Châpkine toucha ses cheveux gris.

– Dans le temps, on ne songeait pas à l’heure de la mort… L’eût-on rencontrée elle-même, on pensait qu’on pourrait lui rendre des points, et maintenant… Enfin, que voulez-vous !…

La tristesse gagnait Ouzélkov. Soudain il aurait voulu pleurer, de même que, jadis, il aurait voulu aimer passionnément… Des larmes, lui semblait-il, eussent été rafraîchissantes, bonnes… Une moiteur venait à ses yeux ; une boule remontait déjà dans sa gorge ; mais Châpkine était auprès de lui. Il eut honte de paraître faible devant quelqu’un. Il se retourna brusquement et se dirigea vers l’église.

Ce ne fut qu’au bout de deux heures, après avoir conféré avec le staroste et examiné l’église, qu’il profita d’une minute pendant laquelle Châpkine s’oubliait à causer avec le prêtre, et il courut pleurer.
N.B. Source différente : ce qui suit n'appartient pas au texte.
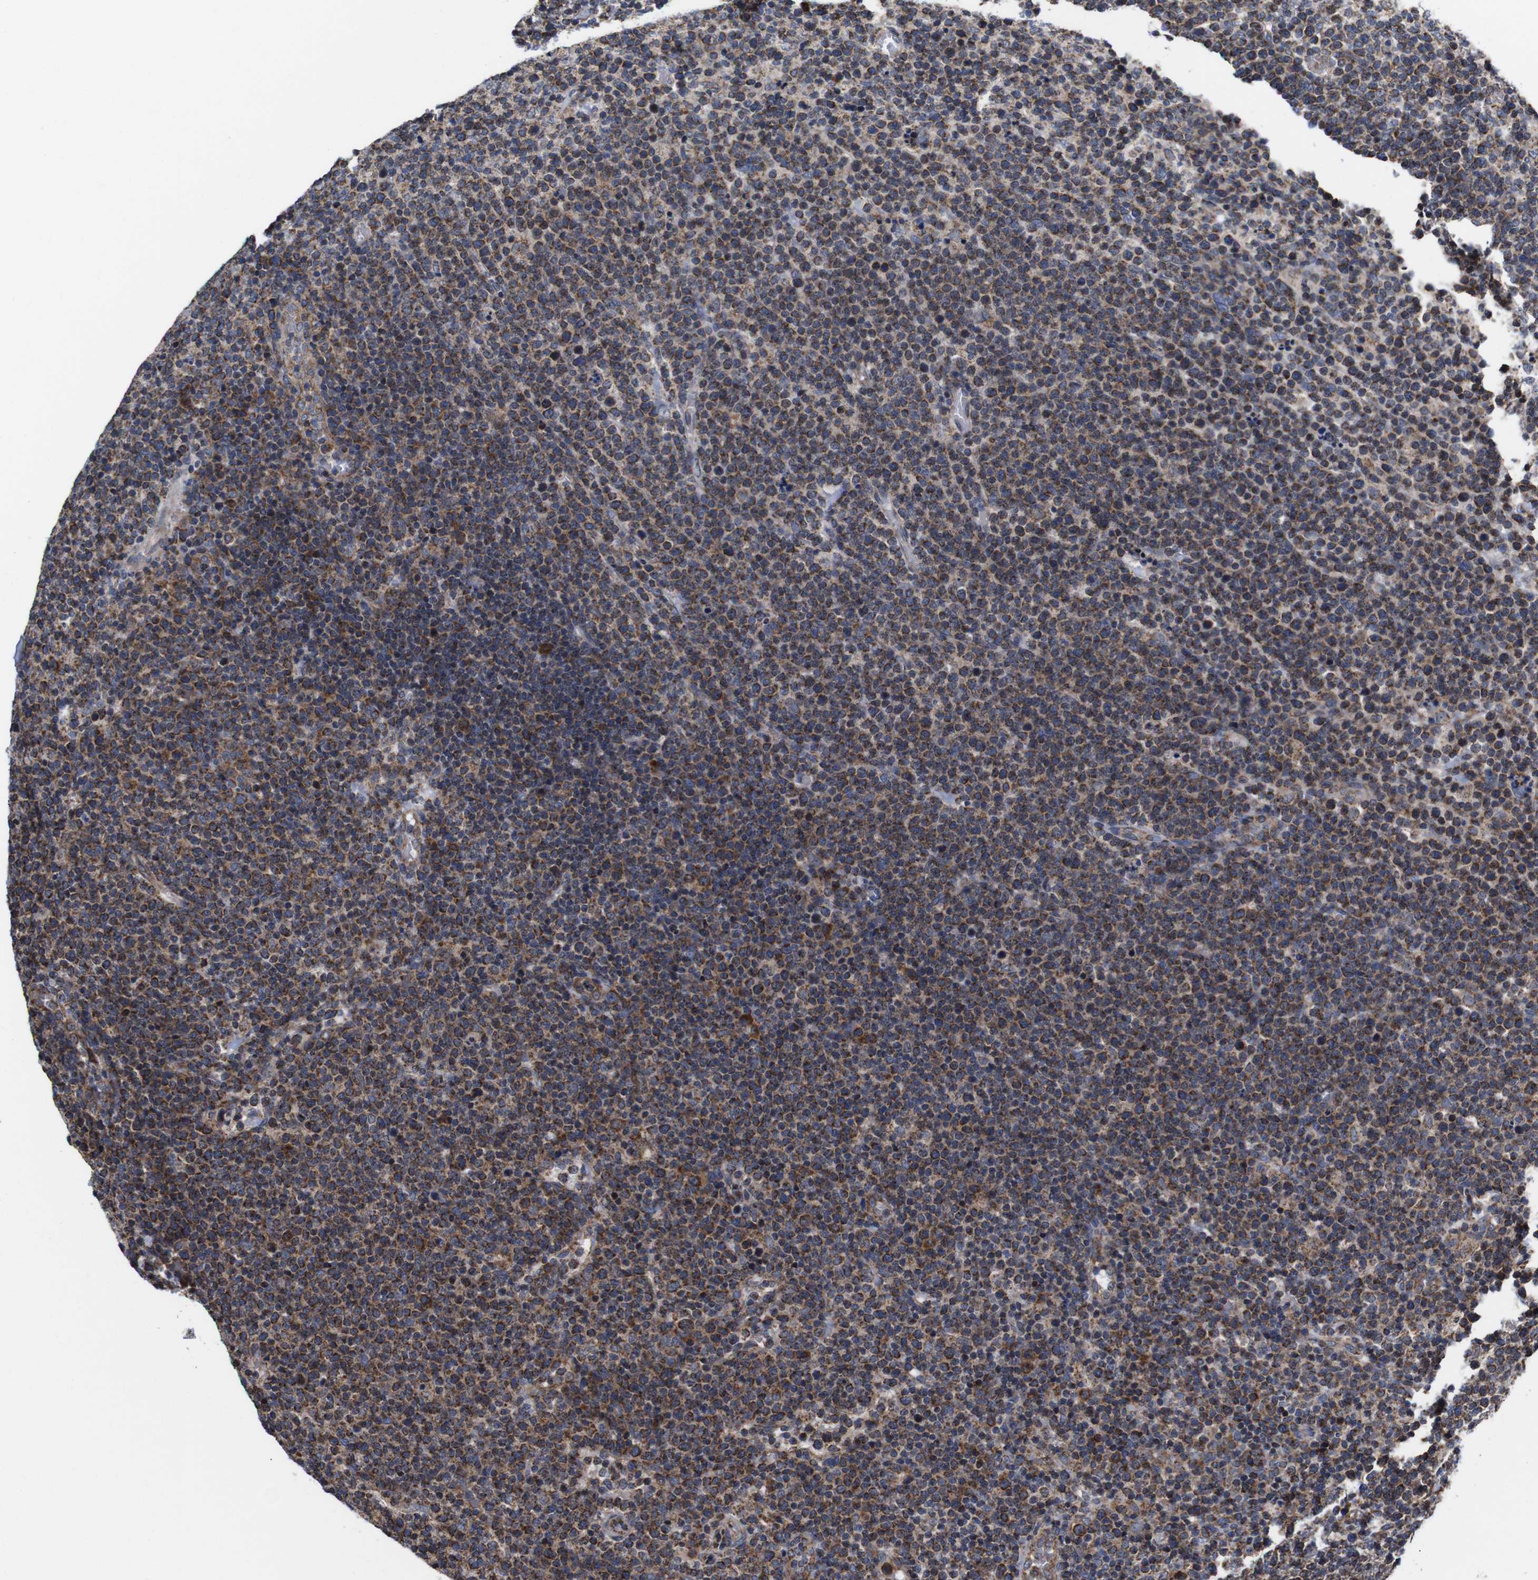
{"staining": {"intensity": "moderate", "quantity": ">75%", "location": "cytoplasmic/membranous"}, "tissue": "lymphoma", "cell_type": "Tumor cells", "image_type": "cancer", "snomed": [{"axis": "morphology", "description": "Malignant lymphoma, non-Hodgkin's type, High grade"}, {"axis": "topography", "description": "Lymph node"}], "caption": "High-grade malignant lymphoma, non-Hodgkin's type stained with IHC shows moderate cytoplasmic/membranous staining in approximately >75% of tumor cells.", "gene": "C17orf80", "patient": {"sex": "male", "age": 61}}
Il se glissa vers la tombe comme un voleur, en se cachant, regardant à tout instant derrière lui. Arrivé près d’elle, il s’adonna à sa tristesse. La petite tombe blanche le regardait pensivement, tristement, innocemment, comme si elle eût recouvert une enfant et non pas une femme divorcée et dépravée.